UnwindInspector.exe -h
Unwind Inspector v0.100000
Mandatory args:
-m <module>: Target DLL
-f <function>: Target Function
-a <function-address>: Target Function Address
Sample Output:
UnwindInspector.exe -m kernelbase -a 0x7FFAAE12182C
[*] Using function address 0x7ffaae12182c
Runtime Function (0x000000000000182C, 0x00000000000019ED)
Unwind Info Address: 0x000000000026AA88
Version: 0
Ver + Flags: 00000000
SizeOfProlog: 0x1f
CountOfCodes: 0xc
FrameRegister: 0x0
FrameOffset: 0x0
UnwindCodes:
[00h] Frame: 0x741f - 0x04 - UWOP_SAVE_NONVOL (RDI, 0x001f)
[01h] Frame: 0x0015 - 0x00 - UWOP_PUSH_NONVOL (RAX, 0x0015)
[02h] Frame: 0x641f - 0x04 - UWOP_SAVE_NONVOL (RSI, 0x001f)
[03h] Frame: 0x0014 - 0x00 - UWOP_PUSH_NONVOL (RAX, 0x0014)
[04h] Frame: 0x341f - 0x04 - UWOP_SAVE_NONVOL (RBX, 0x001f)
[05h] Frame: 0x0012 - 0x00 - UWOP_PUSH_NONVOL (RAX, 0x0012)
[06h] Frame: 0xb21f - 0x02 - UWOP_ALLOC_SMALL (R11, 0x001f)
[07h] Frame: 0xf018 - 0x00 - UWOP_PUSH_NONVOL (R15, 0x0018)
[08h] Frame: 0xe016 - 0x00 - UWOP_PUSH_NONVOL (R14, 0x0016)
[09h] Frame: 0xd014 - 0x00 - UWOP_PUSH_NONVOL (R13, 0x0014)
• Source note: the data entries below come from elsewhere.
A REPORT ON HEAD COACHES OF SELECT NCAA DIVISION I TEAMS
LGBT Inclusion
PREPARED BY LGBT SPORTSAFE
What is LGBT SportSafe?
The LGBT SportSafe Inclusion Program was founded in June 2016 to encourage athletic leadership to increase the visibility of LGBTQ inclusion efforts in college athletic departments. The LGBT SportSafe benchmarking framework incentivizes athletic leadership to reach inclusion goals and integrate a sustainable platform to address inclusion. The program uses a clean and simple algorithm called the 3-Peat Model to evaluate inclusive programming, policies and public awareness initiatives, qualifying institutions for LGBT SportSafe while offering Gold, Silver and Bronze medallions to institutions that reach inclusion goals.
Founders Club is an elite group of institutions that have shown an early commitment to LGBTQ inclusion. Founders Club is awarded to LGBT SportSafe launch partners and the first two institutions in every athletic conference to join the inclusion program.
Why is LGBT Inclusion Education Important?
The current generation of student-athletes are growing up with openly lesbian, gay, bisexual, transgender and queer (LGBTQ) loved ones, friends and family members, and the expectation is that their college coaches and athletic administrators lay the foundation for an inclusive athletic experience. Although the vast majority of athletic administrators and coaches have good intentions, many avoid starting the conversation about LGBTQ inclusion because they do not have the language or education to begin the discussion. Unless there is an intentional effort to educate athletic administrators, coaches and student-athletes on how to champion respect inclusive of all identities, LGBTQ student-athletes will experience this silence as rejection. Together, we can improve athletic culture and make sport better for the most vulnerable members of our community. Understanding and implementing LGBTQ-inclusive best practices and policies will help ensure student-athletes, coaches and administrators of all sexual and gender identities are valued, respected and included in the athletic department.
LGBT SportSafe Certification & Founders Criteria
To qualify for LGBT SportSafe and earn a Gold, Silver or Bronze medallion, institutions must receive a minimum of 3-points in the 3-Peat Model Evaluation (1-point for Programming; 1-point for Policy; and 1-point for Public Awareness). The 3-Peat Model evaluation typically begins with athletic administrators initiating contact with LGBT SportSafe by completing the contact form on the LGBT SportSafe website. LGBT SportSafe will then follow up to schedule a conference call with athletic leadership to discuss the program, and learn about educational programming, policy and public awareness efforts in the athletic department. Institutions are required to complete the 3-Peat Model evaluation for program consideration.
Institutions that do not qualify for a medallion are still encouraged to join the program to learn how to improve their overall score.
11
[0ah] Frame: 0xc012 - 0x00 - UWOP_PUSH_NONVOL (R12, 0x0012)
[0bh] Frame: 0x5010 - 0x00 - UWOP_PUSH_NONVOL (RBP, 0x0010)
Build
In order to build the POC and observe a similar behaviour to the one in the picture, ensure to:
- Disable GS (
/GS-
) - Disable Code Optimisation (
/Od
) - Disable Whole Program Optimisation (Remove
/GL
) - Disable size and speed preference (Remove
/Os
,/Ot
) - Enable intrinsic if not enabled (
/Oi
)
Previous Work
It’s worth mentioning previous work done on this topic, which built the foundation of this work.
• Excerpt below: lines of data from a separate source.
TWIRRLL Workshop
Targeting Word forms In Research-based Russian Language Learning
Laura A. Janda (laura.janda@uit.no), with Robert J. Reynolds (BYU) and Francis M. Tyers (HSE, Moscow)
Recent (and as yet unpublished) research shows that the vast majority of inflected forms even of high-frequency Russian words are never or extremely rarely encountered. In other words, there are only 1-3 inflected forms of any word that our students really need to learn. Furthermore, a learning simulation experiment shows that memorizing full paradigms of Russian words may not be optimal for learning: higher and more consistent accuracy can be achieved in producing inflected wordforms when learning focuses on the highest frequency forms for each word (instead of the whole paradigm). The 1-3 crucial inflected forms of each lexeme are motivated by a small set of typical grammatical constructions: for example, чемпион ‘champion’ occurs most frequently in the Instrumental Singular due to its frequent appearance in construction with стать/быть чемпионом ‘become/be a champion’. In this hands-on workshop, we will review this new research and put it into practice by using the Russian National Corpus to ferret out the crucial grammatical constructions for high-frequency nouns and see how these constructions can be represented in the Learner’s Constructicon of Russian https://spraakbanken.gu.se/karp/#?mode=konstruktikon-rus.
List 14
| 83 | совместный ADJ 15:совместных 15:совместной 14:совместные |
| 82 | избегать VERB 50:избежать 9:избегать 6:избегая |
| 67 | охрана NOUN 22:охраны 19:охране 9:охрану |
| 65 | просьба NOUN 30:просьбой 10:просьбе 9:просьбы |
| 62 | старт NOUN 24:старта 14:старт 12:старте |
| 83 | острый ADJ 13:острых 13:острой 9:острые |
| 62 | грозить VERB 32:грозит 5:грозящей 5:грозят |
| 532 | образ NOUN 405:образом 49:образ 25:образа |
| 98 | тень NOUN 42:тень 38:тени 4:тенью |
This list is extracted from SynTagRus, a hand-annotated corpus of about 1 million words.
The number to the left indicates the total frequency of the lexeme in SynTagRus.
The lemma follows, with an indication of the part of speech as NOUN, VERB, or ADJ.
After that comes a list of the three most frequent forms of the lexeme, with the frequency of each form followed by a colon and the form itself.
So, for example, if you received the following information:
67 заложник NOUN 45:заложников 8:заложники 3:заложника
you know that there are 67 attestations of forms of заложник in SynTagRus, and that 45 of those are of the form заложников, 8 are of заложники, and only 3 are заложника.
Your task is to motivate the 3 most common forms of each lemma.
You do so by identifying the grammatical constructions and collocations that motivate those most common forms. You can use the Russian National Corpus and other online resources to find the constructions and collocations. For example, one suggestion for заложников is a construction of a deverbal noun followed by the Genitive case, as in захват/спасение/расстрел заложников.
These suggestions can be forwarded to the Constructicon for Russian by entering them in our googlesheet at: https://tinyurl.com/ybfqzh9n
- Return Address Spoofing: Original technique and idea, by Namaszo. Every other PoC I’m aware of was built on top of that.
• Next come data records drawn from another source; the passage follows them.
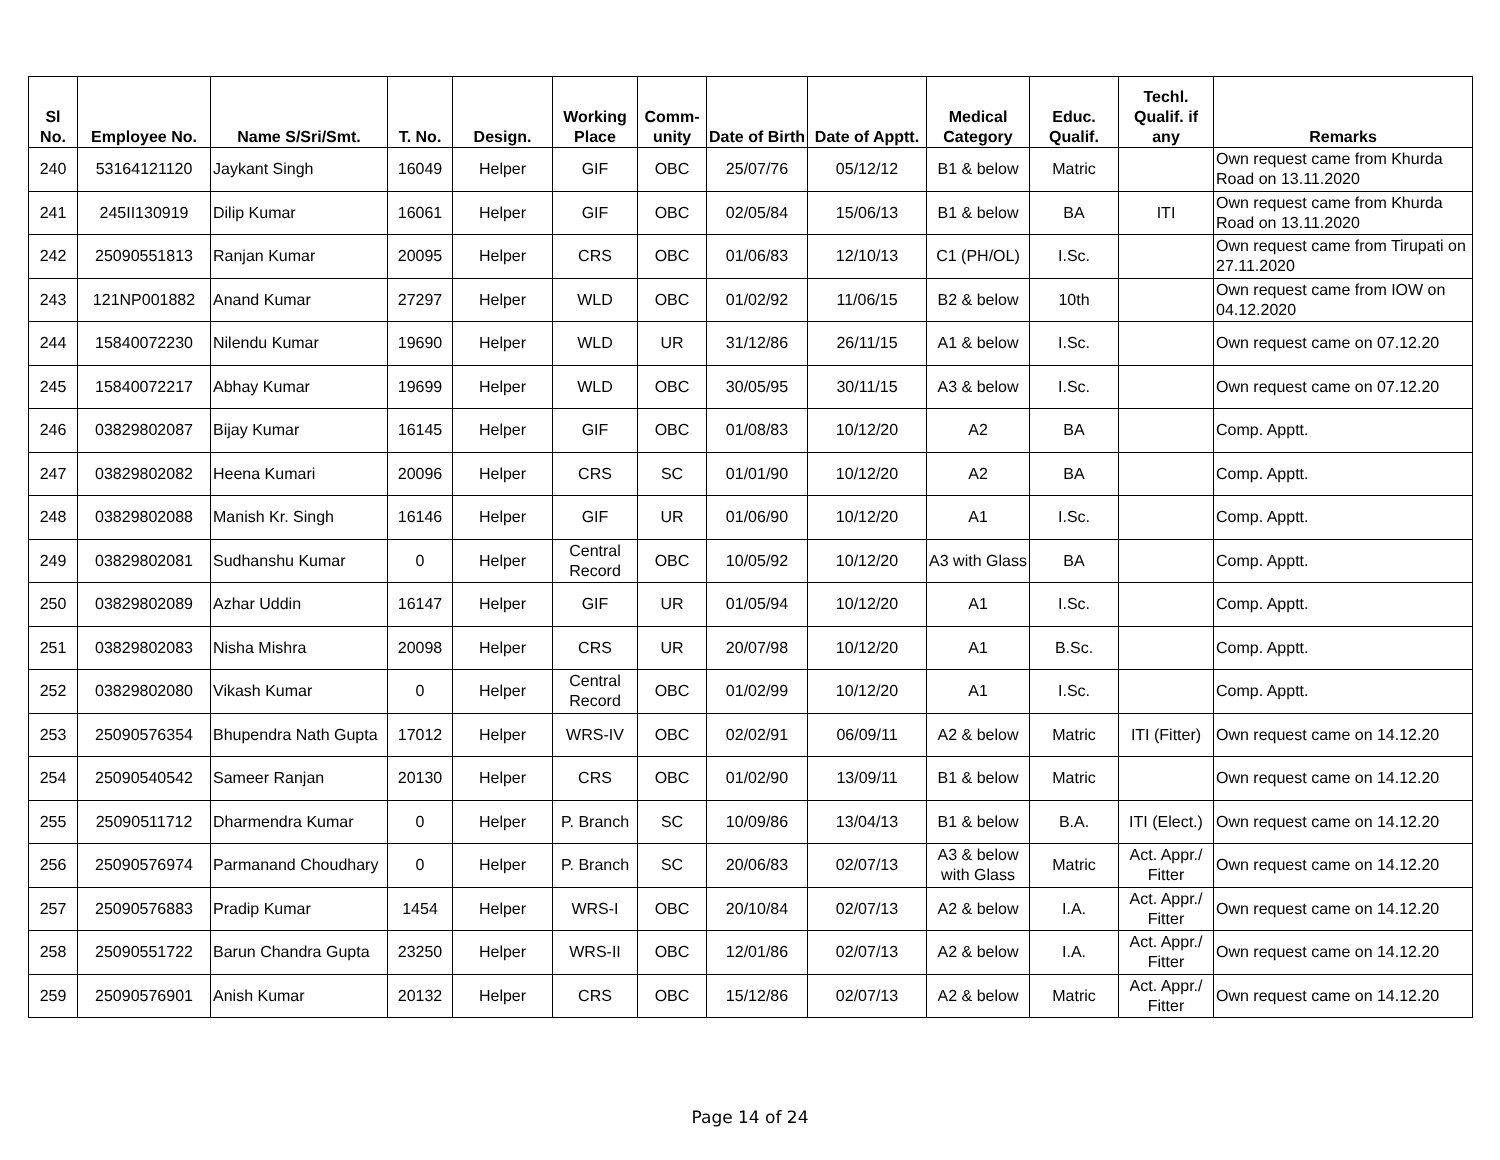| Sl No. | Employee No. | Name S/Sri/Smt. | T. No. | Design. | Working Place | Comm-unity | Date of Birth | Date of Apptt. | Medical Category | Educ. Qualif. | Techl. Qualif. if any | Remarks |
| --- | --- | --- | --- | --- | --- | --- | --- | --- | --- | --- | --- | --- |
| 240 | 53164121120 | Jaykant Singh | 16049 | Helper | GIF | OBC | 25/07/76 | 05/12/12 | B1 & below | Matric | | Own request came from Khurda Road on 13.11.2020 |
| 241 | 245II130919 | Dilip Kumar | 16061 | Helper | GIF | OBC | 02/05/84 | 15/06/13 | B1 & below | BA | ITI | Own request came from Khurda Road on 13.11.2020 |
| 242 | 25090551813 | Ranjan Kumar | 20095 | Helper | CRS | OBC | 01/06/83 | 12/10/13 | C1 (PH/OL) | I.Sc. | | Own request came from Tirupati on 27.11.2020 |
| 243 | 121NP001882 | Anand Kumar | 27297 | Helper | WLD | OBC | 01/02/92 | 11/06/15 | B2 & below | 10th | | Own request came from IOW on 04.12.2020 |
| 244 | 15840072230 | Nilendu Kumar | 19690 | Helper | WLD | UR | 31/12/86 | 26/11/15 | A1 & below | I.Sc. | | Own request came on 07.12.20 |
| 245 | 15840072217 | Abhay Kumar | 19699 | Helper | WLD | OBC | 30/05/95 | 30/11/15 | A3 & below | I.Sc. | | Own request came on 07.12.20 |
| 246 | 03829802087 | Bijay Kumar | 16145 | Helper | GIF | OBC | 01/08/83 | 10/12/20 | A2 | BA | | Comp. Apptt. |
| 247 | 03829802082 | Heena Kumari | 20096 | Helper | CRS | SC | 01/01/90 | 10/12/20 | A2 | BA | | Comp. Apptt. |
| 248 | 03829802088 | Manish Kr. Singh | 16146 | Helper | GIF | UR | 01/06/90 | 10/12/20 | A1 | I.Sc. | | Comp. Apptt. |
| 249 | 03829802081 | Sudhanshu Kumar | 0 | Helper | Central Record | OBC | 10/05/92 | 10/12/20 | A3 with Glass | BA | | Comp. Apptt. |
| 250 | 03829802089 | Azhar Uddin | 16147 | Helper | GIF | UR | 01/05/94 | 10/12/20 | A1 | I.Sc. | | Comp. Apptt. |
| 251 | 03829802083 | Nisha Mishra | 20098 | Helper | CRS | UR | 20/07/98 | 10/12/20 | A1 | B.Sc. | | Comp. Apptt. |
| 252 | 03829802080 | Vikash Kumar | 0 | Helper | Central Record | OBC | 01/02/99 | 10/12/20 | A1 | I.Sc. | | Comp. Apptt. |
| 253 | 25090576354 | Bhupendra Nath Gupta | 17012 | Helper | WRS-IV | OBC | 02/02/91 | 06/09/11 | A2 & below | Matric | ITI (Fitter) | Own request came on 14.12.20 |
| 254 | 25090540542 | Sameer Ranjan | 20130 | Helper | CRS | OBC | 01/02/90 | 13/09/11 | B1 & below | Matric | | Own request came on 14.12.20 |
| 255 | 25090511712 | Dharmendra Kumar | 0 | Helper | P. Branch | SC | 10/09/86 | 13/04/13 | B1 & below | B.A. | ITI (Elect.) | Own request came on 14.12.20 |
| 256 | 25090576974 | Parmanand Choudhary | 0 | Helper | P. Branch | SC | 20/06/83 | 02/07/13 | A3 & below with Glass | Matric | Act. Appr./ Fitter | Own request came on 14.12.20 |
| 257 | 25090576883 | Pradip Kumar | 1454 | Helper | WRS-I | OBC | 20/10/84 | 02/07/13 | A2 & below | I.A. | Act. Appr./ Fitter | Own request came on 14.12.20 |
| 258 | 25090551722 | Barun Chandra Gupta | 23250 | Helper | WRS-II | OBC | 12/01/86 | 02/07/13 | A2 & below | I.A. | Act. Appr./ Fitter | Own request came on 14.12.20 |
| 259 | 25090576901 | Anish Kumar | 20132 | Helper | CRS | OBC | 15/12/86 | 02/07/13 | A2 & below | Matric | Act. Appr./ Fitter | Own request came on 14.12.20 |
Page 14 of 24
- YouMayPasser: This amazing work by Arash is the first properly done extension of the Return Address Spoofing PoC by Namaszo.
- VulcanRaven: A call stack spoofer that operates the spoofing by synthetically creating a Thread Stack mirroring another real call stack.
- Unwinder: A very nice Rust PoC implementation of a call stack spoofer which operates by parsing unwind code information to replace frames in the call stack.
Credits
- Huge shoutout to waldo-irc and trickster0, which collaborated with me on this research. I owe everything to them.
- All the credit for the idea behind this goes to namaszo, which I personally consider a genius. He also cross checked this PoC before release, so huge thanks to him.
Notes
- [SYNTHETIC STACK ONLY]: For a limitation in the way I’m locating the gadgets, the maximum number of arguments is 8 for now (it is TRIVIAL to modify and add more params, but I couldn’t bother).
- [DSESYNC STACK ONLY]: For a limitation in how I’m setting up the spoofer, the maximum number of supported arguments is 4 for now.
- Testing on this one was pretty limited. There might be exceptions I’m not aware of at the moment.
- Unwinding involving 128-bit registers was no tested.
- Calling functions that use 128-bit registers is not officially supported.